» Aufgabe 1:
Gib aus dem Text über die Leipziger Gedenkorte alles von „Entworfen wurde das“ bis hinunter zu „Ereignis erinnern soll.“ wortgetreu wieder.
» Aufgabe 2:
Erkläre anhand des Textes über die Leipziger Gedenkorte, wofür die Palmenwedel auf der Nikolaisäule stehen.

**** Vorliegender Text

Zwischen der Alten Nikolaischule und der spätgotischen Nikolaikirche erhebt sich eine weiße Säule. Die Nikolaisäule ist inspiriert von der weißen Innenausstattung der Kirche und erinnert daran, wie sich die Menschen aus der Kirche an die Öffentlichkeit wagten. Die Palmenwedel auf der Säule sind ein Friedenssymbol und sollen an die friedlichen Ziele des Umsturzes erinnern.
Entworfen wurde das Denkmal in den 90er-Jahren von Andreas Stötzner, ausgeführt wurde es 1999 vom Bildhauer Markus Gläser. Er ließ später auch eine Metalltafel in den Boden ein, auf der mehrere Fußabdrücke neben dem Schriftzug „09 Oktober 1989“ an die Demonstrierenden erinnern. Ebenfalls 2014 schuf Tilo Schulz auf dem Nikolaihof die Lichtinstallation „Public Light“. Die in den Boden eingelassenen Steine leuchten am Abend in verschiedenen Farben auf und symbolisieren eine friedliche Zusammenkunft.
Wo?
Nikolaikirchhof
04109 Leipzig
Graffiti zur Friedlichen Revolution in Leipzig-Gohlis
2014, zum 25. Jahrestag der Friedlichen Revolution in Leipzig, schuf der Leipziger Graffiti-Verein in Zusammenarbeit mit dem Bundesbeauftragten für Stasi-Unterlagen und der Sächsischen Bildungsagentur ein großes Wandbild in Leipzig-Gohlis, das an das historische Ereignis erinnern soll.
Mehrere Figuren, die aus einem Schwarz-Weiß-Foto zu stammen scheinen, befinden sich auf einem runden Rasenstück. Drei von ihnen arbeiten akribisch an einem Stück Wand, das aber bereits abzublättern droht und scheinbar schon ein Bild enthält. Rund um diese Szene rollen sich auf einem Untergrund aus Seifenblasen mehrere Bilder auf, die beispielsweise den Graffiti-Schriftzug „Freiheit“ zeigen oder ein Urlaubsfoto. Der Titel „Untold Stories“ im Bild deutet daraufhin, dass die Geschichten der sogenannten Wende vielfältig sind.
Wo?

********
**** Verfügbare Daten

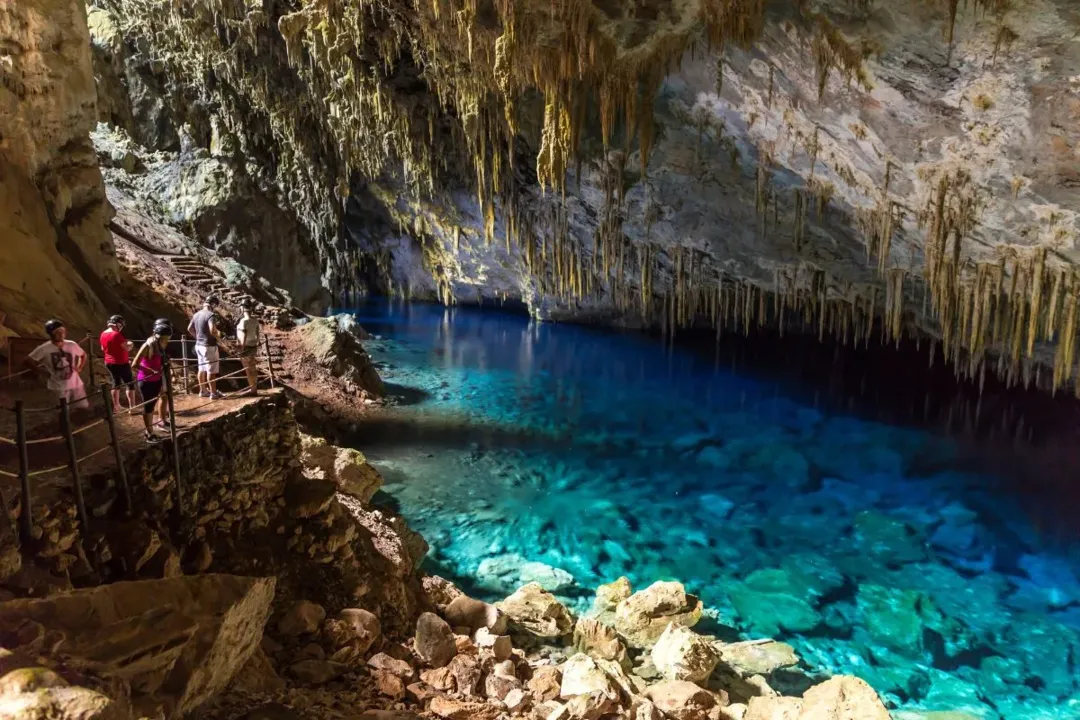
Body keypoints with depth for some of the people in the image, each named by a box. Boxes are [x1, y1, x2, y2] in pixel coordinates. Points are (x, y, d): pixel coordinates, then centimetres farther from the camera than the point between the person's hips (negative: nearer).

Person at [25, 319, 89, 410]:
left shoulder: (72, 345, -2)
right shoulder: (44, 349, -11)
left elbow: (84, 355, 16)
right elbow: (28, 361, -5)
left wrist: (80, 368, 4)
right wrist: (42, 372, -7)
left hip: (75, 385, 3)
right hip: (58, 388, -3)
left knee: (84, 409, 7)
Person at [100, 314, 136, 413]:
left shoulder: (103, 334, 4)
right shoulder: (117, 335, -22)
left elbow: (103, 349, 17)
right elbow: (127, 348, -23)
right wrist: (130, 344, -2)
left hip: (109, 363, 8)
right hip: (121, 363, -8)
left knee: (116, 383, 20)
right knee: (130, 384, 2)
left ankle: (116, 406, 26)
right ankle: (132, 407, 3)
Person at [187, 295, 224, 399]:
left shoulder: (196, 315, 9)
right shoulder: (211, 315, -18)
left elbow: (190, 329, 18)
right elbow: (212, 330, -31)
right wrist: (218, 337, -14)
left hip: (199, 345, 9)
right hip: (209, 346, -9)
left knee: (202, 368, 17)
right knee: (211, 370, -2)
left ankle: (203, 391, 26)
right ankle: (213, 393, 3)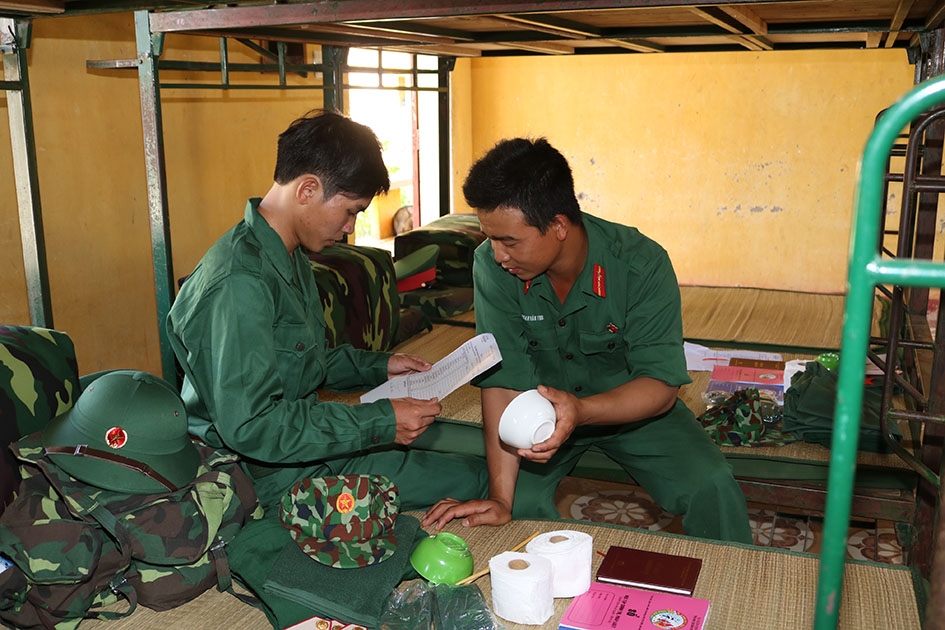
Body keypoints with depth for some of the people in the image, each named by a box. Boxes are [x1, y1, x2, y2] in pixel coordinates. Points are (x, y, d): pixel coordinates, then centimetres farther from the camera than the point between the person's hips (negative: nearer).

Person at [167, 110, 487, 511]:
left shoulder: (291, 258, 7)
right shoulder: (239, 282, -27)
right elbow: (249, 425, -31)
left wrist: (379, 366, 10)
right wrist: (379, 423, -28)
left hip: (304, 438, 10)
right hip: (273, 475, -10)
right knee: (472, 477, -11)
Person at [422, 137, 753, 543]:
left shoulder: (642, 266, -27)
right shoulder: (492, 266, -23)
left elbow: (662, 385, -26)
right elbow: (503, 380, -24)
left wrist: (581, 411, -47)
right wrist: (500, 498, -31)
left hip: (631, 403, 0)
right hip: (542, 404, 1)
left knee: (711, 488, -21)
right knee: (518, 499, -24)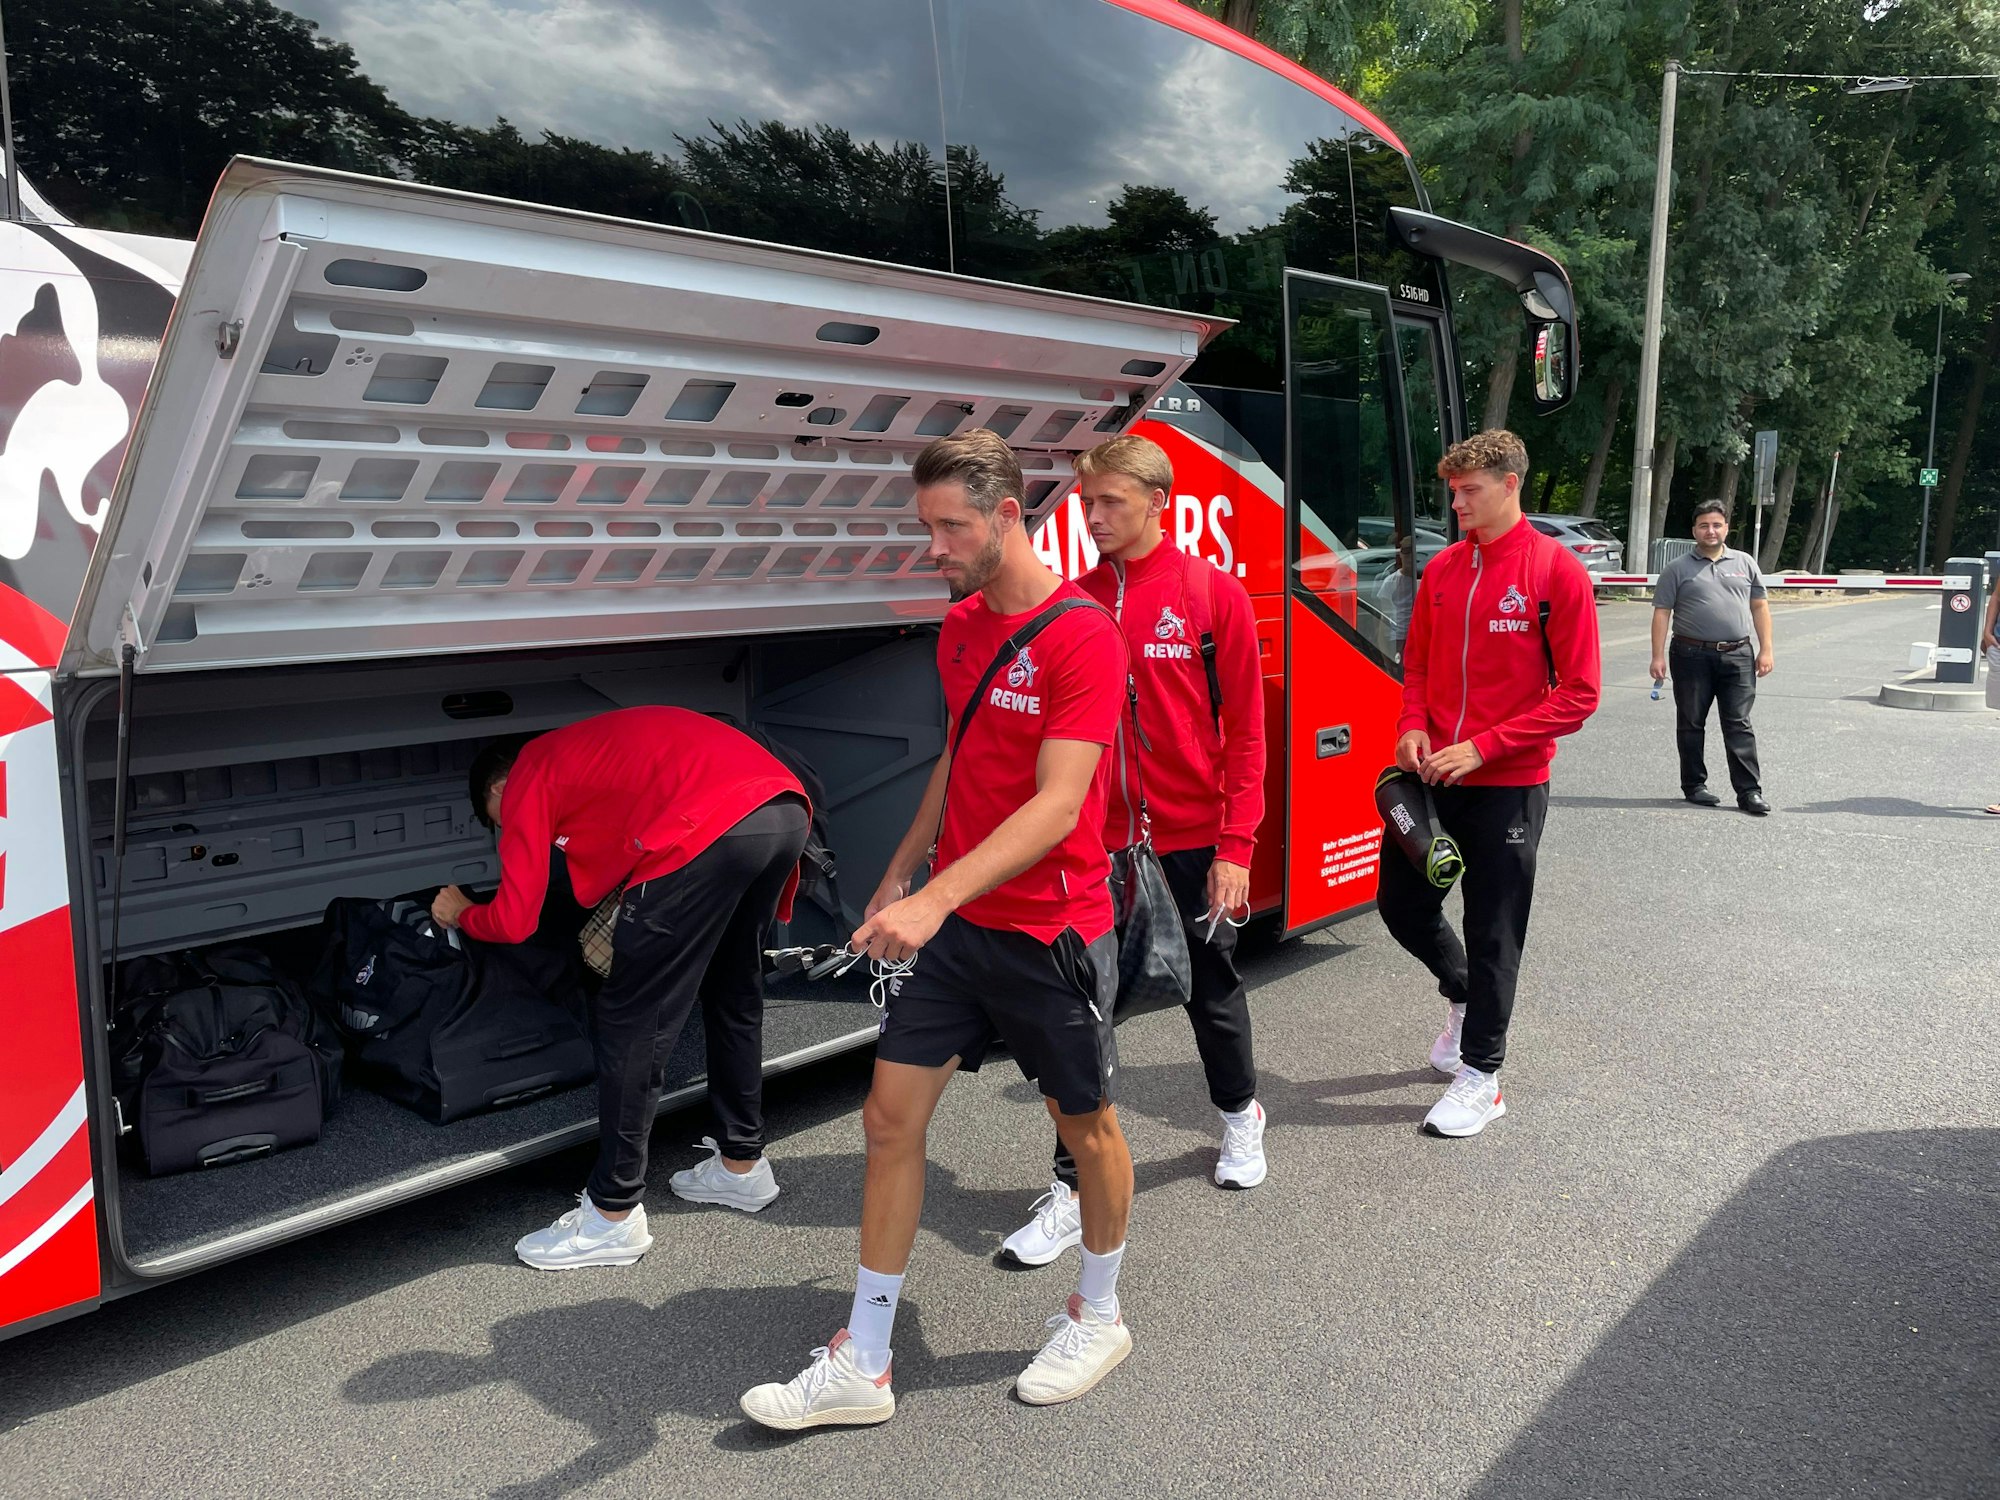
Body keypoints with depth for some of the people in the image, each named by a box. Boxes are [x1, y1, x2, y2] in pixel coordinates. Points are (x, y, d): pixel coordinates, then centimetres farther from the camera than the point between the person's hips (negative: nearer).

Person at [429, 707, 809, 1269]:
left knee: (630, 1021, 5)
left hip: (711, 830, -9)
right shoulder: (585, 747, 36)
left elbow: (514, 920, 9)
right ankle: (742, 1164, 41)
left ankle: (615, 1214, 15)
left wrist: (462, 913, 29)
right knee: (733, 995, 26)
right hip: (786, 808, 9)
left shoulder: (527, 781, 13)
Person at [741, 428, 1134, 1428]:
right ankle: (862, 1367, 18)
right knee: (891, 1116, 5)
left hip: (1049, 929, -7)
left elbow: (1056, 805, -26)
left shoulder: (1084, 637, -18)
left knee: (1085, 1124, 13)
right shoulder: (960, 626, 7)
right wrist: (901, 870, 19)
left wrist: (938, 897, -35)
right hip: (950, 926, 7)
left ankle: (1098, 1315, 38)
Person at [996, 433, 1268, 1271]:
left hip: (1191, 843, -2)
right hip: (1097, 844, 2)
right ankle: (1073, 1189, 13)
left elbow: (1244, 730, -6)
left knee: (1211, 990, 17)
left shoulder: (1215, 595, -7)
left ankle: (1239, 1115, 45)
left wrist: (1235, 848, -11)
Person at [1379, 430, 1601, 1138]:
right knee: (1402, 904, 13)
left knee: (1492, 933, 4)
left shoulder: (1557, 571, -10)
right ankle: (1464, 997, 42)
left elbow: (1578, 693, -12)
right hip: (1431, 774, 6)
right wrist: (1414, 726, -5)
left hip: (1507, 785, -5)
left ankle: (1481, 1075, 20)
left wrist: (1482, 746, -17)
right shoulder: (1442, 569, 6)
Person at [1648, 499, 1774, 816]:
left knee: (1739, 725, 0)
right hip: (1692, 656, -1)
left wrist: (1765, 650, 5)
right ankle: (1694, 786, 17)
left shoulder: (1745, 563, 11)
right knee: (1691, 725, 6)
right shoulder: (1678, 569, 4)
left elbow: (1760, 607, 12)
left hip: (1737, 656, 1)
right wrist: (1658, 656, -8)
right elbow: (1662, 613, 0)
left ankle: (1749, 791, 0)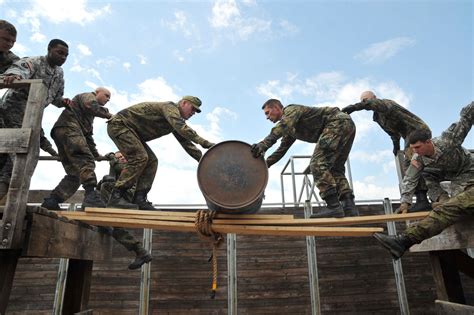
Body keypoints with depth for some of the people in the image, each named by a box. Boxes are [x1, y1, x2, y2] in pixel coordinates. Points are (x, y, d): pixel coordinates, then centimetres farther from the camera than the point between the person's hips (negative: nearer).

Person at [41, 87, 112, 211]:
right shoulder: (88, 96, 14)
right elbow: (91, 105, -12)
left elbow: (88, 136, 34)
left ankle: (50, 202, -2)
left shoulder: (89, 116, 38)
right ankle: (91, 196, -40)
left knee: (75, 174, 2)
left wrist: (96, 154, 28)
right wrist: (108, 114, -7)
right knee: (86, 160, -25)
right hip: (68, 128, -10)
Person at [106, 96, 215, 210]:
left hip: (131, 132, 10)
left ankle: (139, 199, -8)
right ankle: (116, 197, -19)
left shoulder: (176, 121, 11)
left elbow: (186, 143, 10)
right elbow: (181, 127, -38)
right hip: (118, 124, -10)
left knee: (151, 161, -3)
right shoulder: (170, 107, -18)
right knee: (139, 158, -23)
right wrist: (203, 142, -43)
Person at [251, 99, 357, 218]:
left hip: (339, 122, -10)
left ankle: (333, 206, -23)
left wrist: (264, 144, -40)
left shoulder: (291, 109, -3)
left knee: (318, 164, -17)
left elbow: (283, 125, -26)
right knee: (335, 169, 7)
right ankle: (349, 207, -5)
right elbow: (282, 149, 26)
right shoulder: (290, 129, 25)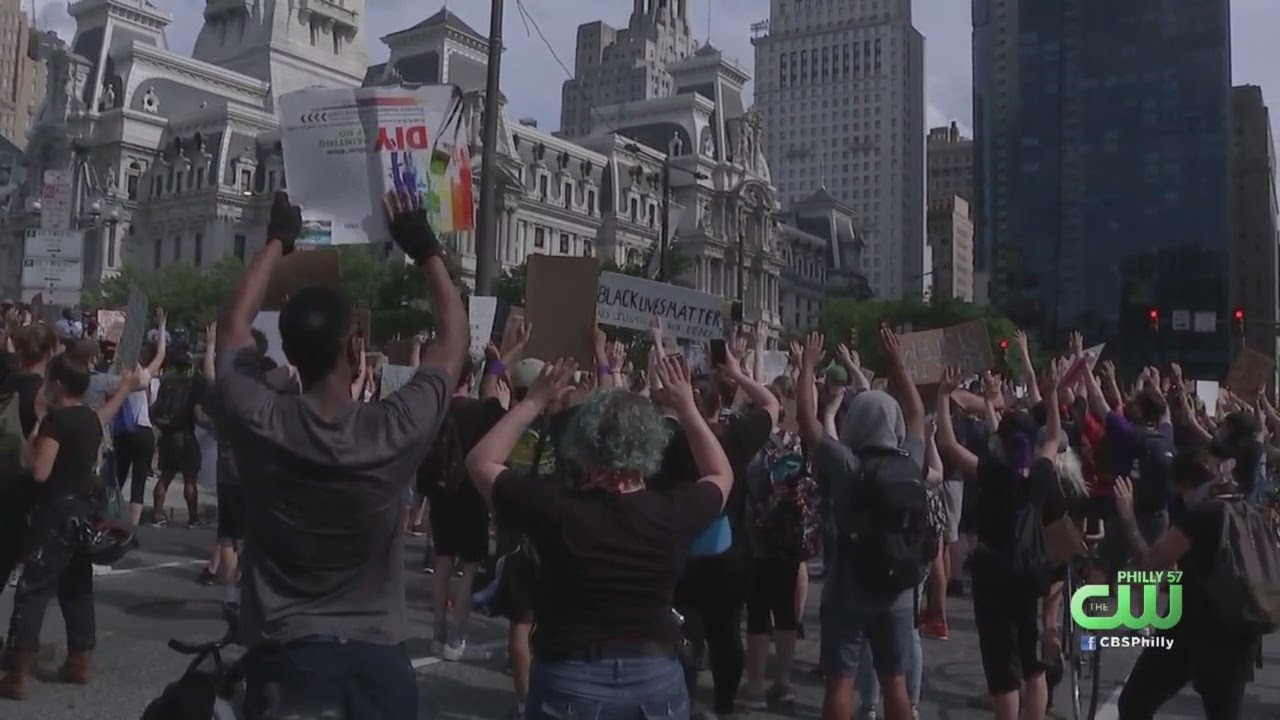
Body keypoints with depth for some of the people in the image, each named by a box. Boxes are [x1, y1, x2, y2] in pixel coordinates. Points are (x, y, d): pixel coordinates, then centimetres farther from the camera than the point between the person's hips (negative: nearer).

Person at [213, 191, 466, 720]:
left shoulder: (258, 423, -14)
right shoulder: (396, 431, -17)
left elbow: (233, 324, 6)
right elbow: (456, 338, 1)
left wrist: (277, 240, 16)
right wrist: (425, 249, 8)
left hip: (284, 655, 0)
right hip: (376, 655, 0)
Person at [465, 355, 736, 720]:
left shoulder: (555, 507, -17)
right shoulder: (672, 512, -12)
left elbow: (480, 461, -1)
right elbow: (721, 474, 11)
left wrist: (533, 402, 0)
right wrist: (687, 408, 9)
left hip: (570, 683, -2)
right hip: (657, 679, 2)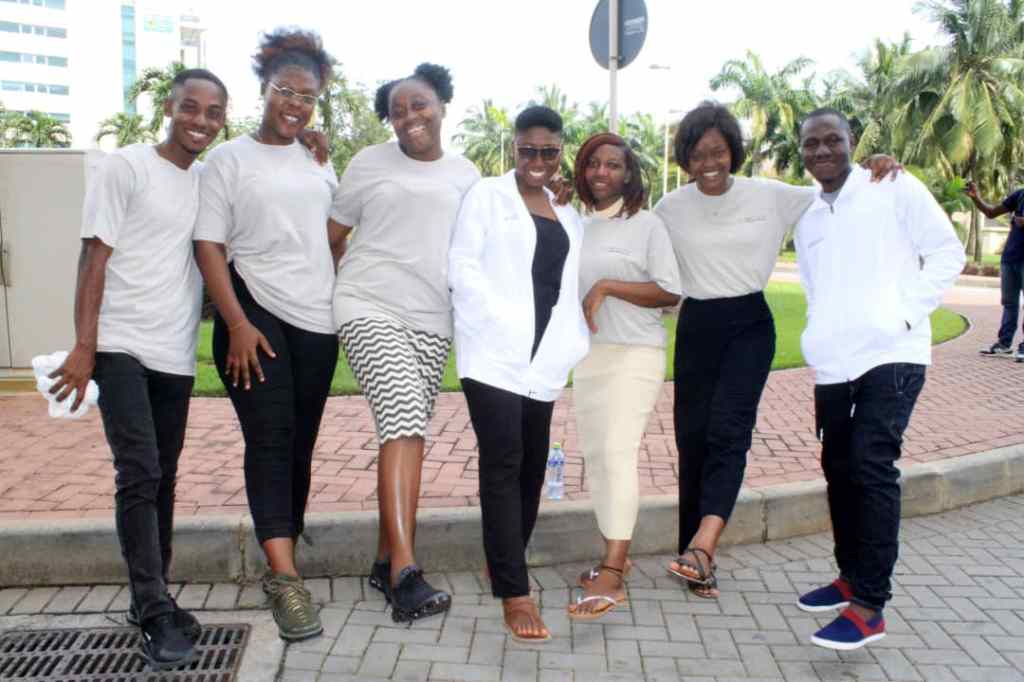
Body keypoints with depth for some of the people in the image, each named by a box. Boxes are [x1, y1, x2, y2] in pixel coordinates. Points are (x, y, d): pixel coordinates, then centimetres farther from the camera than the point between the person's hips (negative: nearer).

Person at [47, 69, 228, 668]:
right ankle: (156, 612, -4)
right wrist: (83, 347, -13)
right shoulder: (126, 167, -3)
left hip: (177, 355, 5)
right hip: (122, 347, -5)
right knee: (140, 474, -11)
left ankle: (152, 601, 21)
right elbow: (95, 259, -6)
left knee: (162, 481, 10)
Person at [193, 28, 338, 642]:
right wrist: (236, 323, -14)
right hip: (255, 314, -4)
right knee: (269, 440, -11)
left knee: (300, 444, 7)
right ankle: (285, 577, -13)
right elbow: (209, 245, -4)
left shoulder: (320, 165, 15)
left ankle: (284, 558, 20)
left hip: (317, 319, 4)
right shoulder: (231, 158, 2)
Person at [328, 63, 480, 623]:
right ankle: (405, 573, -21)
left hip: (433, 319, 4)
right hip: (370, 308, -4)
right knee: (403, 420, -19)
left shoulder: (466, 174, 16)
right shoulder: (370, 163, 8)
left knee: (408, 431, 6)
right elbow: (333, 231, 11)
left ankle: (385, 560, 18)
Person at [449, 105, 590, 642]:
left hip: (543, 357, 6)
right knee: (504, 465, -10)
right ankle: (515, 594, -8)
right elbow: (463, 266, -5)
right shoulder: (487, 195, 4)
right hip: (495, 352, -5)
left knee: (532, 467, 9)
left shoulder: (567, 213, 19)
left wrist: (574, 343, 6)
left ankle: (503, 562, 27)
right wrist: (505, 321, -14)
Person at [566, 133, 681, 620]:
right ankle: (616, 553, 23)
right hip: (586, 355, 6)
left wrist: (607, 287, -17)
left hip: (634, 355, -6)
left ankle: (612, 577, -17)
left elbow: (670, 292, -10)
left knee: (618, 452, -16)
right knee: (594, 454, 9)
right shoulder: (576, 225, 12)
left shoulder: (646, 224, -3)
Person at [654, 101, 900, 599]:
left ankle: (701, 545, -31)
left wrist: (874, 172, -9)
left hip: (749, 324, -1)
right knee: (693, 437, 1)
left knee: (728, 428, -20)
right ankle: (698, 558, 11)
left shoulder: (768, 196, 1)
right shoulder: (671, 208, 3)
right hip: (696, 327, 2)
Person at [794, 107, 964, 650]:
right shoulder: (807, 220, 15)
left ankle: (869, 606, -7)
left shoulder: (895, 189, -3)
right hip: (833, 364, 6)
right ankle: (851, 575, 28)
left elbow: (948, 253, -3)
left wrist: (907, 313, -12)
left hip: (891, 355, -6)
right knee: (839, 468, 12)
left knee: (872, 467, -13)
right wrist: (819, 337, 10)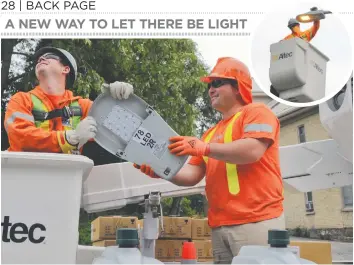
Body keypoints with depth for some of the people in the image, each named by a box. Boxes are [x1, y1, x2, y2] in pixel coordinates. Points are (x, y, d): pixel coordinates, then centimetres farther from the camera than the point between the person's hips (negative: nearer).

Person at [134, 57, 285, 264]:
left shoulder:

********

» Lösung 1:
Entworfen wurde das Denkmal in den 90er-Jahren von Andreas Stötzner, ausgeführt wurde es 1999 vom Bildhauer Markus Gläser. Er ließ später auch eine Metalltafel in den Boden ein, auf der mehrere Fußabdrücke neben dem Schriftzug „09 Oktober 1989“ an die Demonstrierenden erinnern. Ebenfalls 2014 schuf Tilo Schulz auf dem Nikolaihof die Lichtinstallation „Public Light“. Die in den Boden eingelassenen Steine leuchten am Abend in verschiedenen Farben auf und symbolisieren eine friedliche Zusammenkunft.
Wo?
Nikolaikirchhof
04109 Leipzig
Graffiti zur Friedlichen Revolution in Leipzig-Gohlis
2014, zum 25. Jahrestag der Friedlichen Revolution in Leipzig, schuf der Leipziger Graffiti-Verein in Zusammenarbeit mit dem Bundesbeauftragten für Stasi-Unterlagen und der Sächsischen Bildungsagentur ein großes Wandbild in Leipzig-Gohlis, das an das historische Ereignis erinnern soll.

» Lösung 2:
Die Palmenwedel auf der Nikolaisäule sind ein Friedenssymbol. Sie sollen an die friedlichen Ziele des Umsturzes erinnern.